- [DATASET RECORDS]

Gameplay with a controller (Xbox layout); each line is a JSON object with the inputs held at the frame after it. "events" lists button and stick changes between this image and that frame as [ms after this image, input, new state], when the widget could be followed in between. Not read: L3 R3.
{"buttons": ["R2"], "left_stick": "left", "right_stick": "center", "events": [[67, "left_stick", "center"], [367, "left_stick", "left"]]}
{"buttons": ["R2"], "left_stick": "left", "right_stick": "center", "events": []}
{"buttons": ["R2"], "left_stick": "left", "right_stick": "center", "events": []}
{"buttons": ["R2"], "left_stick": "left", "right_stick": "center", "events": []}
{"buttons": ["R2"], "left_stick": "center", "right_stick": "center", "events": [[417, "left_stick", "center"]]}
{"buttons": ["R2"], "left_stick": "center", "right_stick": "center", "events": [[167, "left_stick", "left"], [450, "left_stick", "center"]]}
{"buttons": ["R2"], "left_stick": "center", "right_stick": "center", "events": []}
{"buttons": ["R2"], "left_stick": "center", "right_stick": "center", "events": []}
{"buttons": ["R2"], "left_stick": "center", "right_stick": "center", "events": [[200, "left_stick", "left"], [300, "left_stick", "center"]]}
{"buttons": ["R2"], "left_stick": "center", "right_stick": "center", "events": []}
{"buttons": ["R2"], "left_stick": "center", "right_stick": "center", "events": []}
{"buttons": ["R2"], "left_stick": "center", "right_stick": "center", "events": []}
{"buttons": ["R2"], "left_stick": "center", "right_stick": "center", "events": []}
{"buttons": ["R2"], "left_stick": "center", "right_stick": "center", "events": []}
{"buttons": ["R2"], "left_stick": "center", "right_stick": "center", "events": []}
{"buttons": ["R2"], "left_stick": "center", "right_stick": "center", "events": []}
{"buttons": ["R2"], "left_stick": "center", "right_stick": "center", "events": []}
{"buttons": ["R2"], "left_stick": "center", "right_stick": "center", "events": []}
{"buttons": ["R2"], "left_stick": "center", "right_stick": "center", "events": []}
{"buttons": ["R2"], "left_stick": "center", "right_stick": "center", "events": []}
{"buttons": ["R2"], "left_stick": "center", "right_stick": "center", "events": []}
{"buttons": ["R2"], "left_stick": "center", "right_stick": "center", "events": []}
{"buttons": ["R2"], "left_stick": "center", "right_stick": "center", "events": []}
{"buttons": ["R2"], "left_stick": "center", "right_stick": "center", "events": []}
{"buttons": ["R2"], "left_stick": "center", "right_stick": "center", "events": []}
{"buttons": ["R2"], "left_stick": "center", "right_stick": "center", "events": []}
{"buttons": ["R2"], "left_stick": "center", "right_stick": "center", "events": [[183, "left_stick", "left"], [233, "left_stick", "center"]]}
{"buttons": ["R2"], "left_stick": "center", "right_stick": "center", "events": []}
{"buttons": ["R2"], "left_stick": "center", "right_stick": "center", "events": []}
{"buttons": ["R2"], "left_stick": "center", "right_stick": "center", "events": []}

- [PROBLEM REQUIREMENTS]
Please copy out the preceding data in full, exactly as written.

- [EXERCISE SOLUTION]
Gameplay with a controller (Xbox layout); each line is a JSON object with the inputs held at the frame after it. "events" lists button and stick changes between this image and that frame as [ms after this image, input, new state], when the widget could be followed in between. Not read: L3 R3.
{"buttons": ["R2"], "left_stick": "left", "right_stick": "center", "events": [[67, "left_stick", "center"], [367, "left_stick", "left"]]}
{"buttons": ["R2"], "left_stick": "left", "right_stick": "center", "events": []}
{"buttons": ["R2"], "left_stick": "left", "right_stick": "center", "events": []}
{"buttons": ["R2"], "left_stick": "left", "right_stick": "center", "events": []}
{"buttons": ["R2"], "left_stick": "center", "right_stick": "center", "events": [[417, "left_stick", "center"]]}
{"buttons": ["R2"], "left_stick": "center", "right_stick": "center", "events": [[167, "left_stick", "left"], [450, "left_stick", "center"]]}
{"buttons": ["R2"], "left_stick": "center", "right_stick": "center", "events": []}
{"buttons": ["R2"], "left_stick": "center", "right_stick": "center", "events": []}
{"buttons": ["R2"], "left_stick": "center", "right_stick": "center", "events": [[200, "left_stick", "left"], [300, "left_stick", "center"]]}
{"buttons": ["R2"], "left_stick": "center", "right_stick": "center", "events": []}
{"buttons": ["R2"], "left_stick": "center", "right_stick": "center", "events": []}
{"buttons": ["R2"], "left_stick": "center", "right_stick": "center", "events": []}
{"buttons": ["R2"], "left_stick": "center", "right_stick": "center", "events": []}
{"buttons": ["R2"], "left_stick": "center", "right_stick": "center", "events": []}
{"buttons": ["R2"], "left_stick": "center", "right_stick": "center", "events": []}
{"buttons": ["R2"], "left_stick": "center", "right_stick": "center", "events": []}
{"buttons": ["R2"], "left_stick": "center", "right_stick": "center", "events": []}
{"buttons": ["R2"], "left_stick": "center", "right_stick": "center", "events": []}
{"buttons": ["R2"], "left_stick": "center", "right_stick": "center", "events": []}
{"buttons": ["R2"], "left_stick": "center", "right_stick": "center", "events": []}
{"buttons": ["R2"], "left_stick": "center", "right_stick": "center", "events": []}
{"buttons": ["R2"], "left_stick": "center", "right_stick": "center", "events": []}
{"buttons": ["R2"], "left_stick": "center", "right_stick": "center", "events": []}
{"buttons": ["R2"], "left_stick": "center", "right_stick": "center", "events": []}
{"buttons": ["R2"], "left_stick": "center", "right_stick": "center", "events": []}
{"buttons": ["R2"], "left_stick": "center", "right_stick": "center", "events": []}
{"buttons": ["R2"], "left_stick": "center", "right_stick": "center", "events": [[183, "left_stick", "left"], [233, "left_stick", "center"]]}
{"buttons": ["R2"], "left_stick": "center", "right_stick": "center", "events": []}
{"buttons": ["R2"], "left_stick": "center", "right_stick": "center", "events": []}
{"buttons": ["R2"], "left_stick": "center", "right_stick": "center", "events": []}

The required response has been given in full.